Provided data
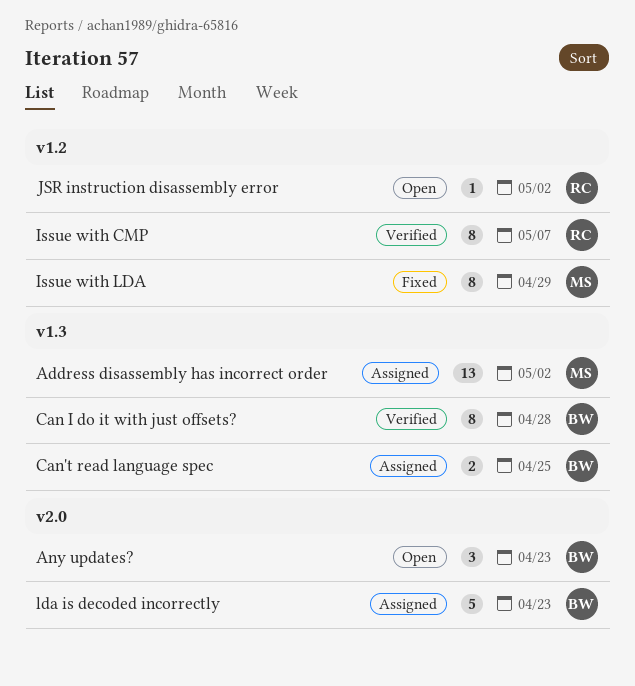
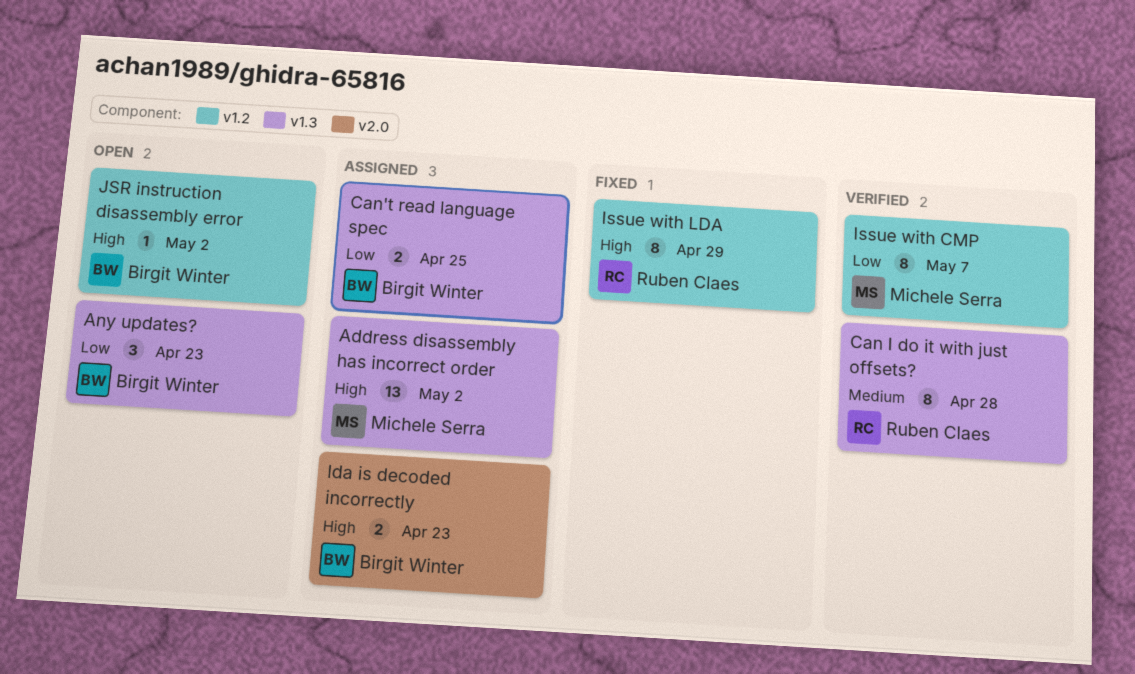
Any updates?, label: v2.0 -> v1.3
Can I do it with just offsets?, owner: Birgit Winter -> Ruben Claes
Issue with CMP, owner: Ruben Claes -> Michele Serra
Issue with LDA, owner: Michele Serra -> Ruben Claes
JSR instruction disassembly error, owner: Ruben Claes -> Birgit Winter
lda is decoded incorrectly, estimate: 5 -> 2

Problem requirements
Once you have found every line above holding the word "Serra", copy those lines.

Exercise response
Issue with CMP, owner: Ruben Claes -> Michele Serra
Issue with LDA, owner: Michele Serra -> Ruben Claes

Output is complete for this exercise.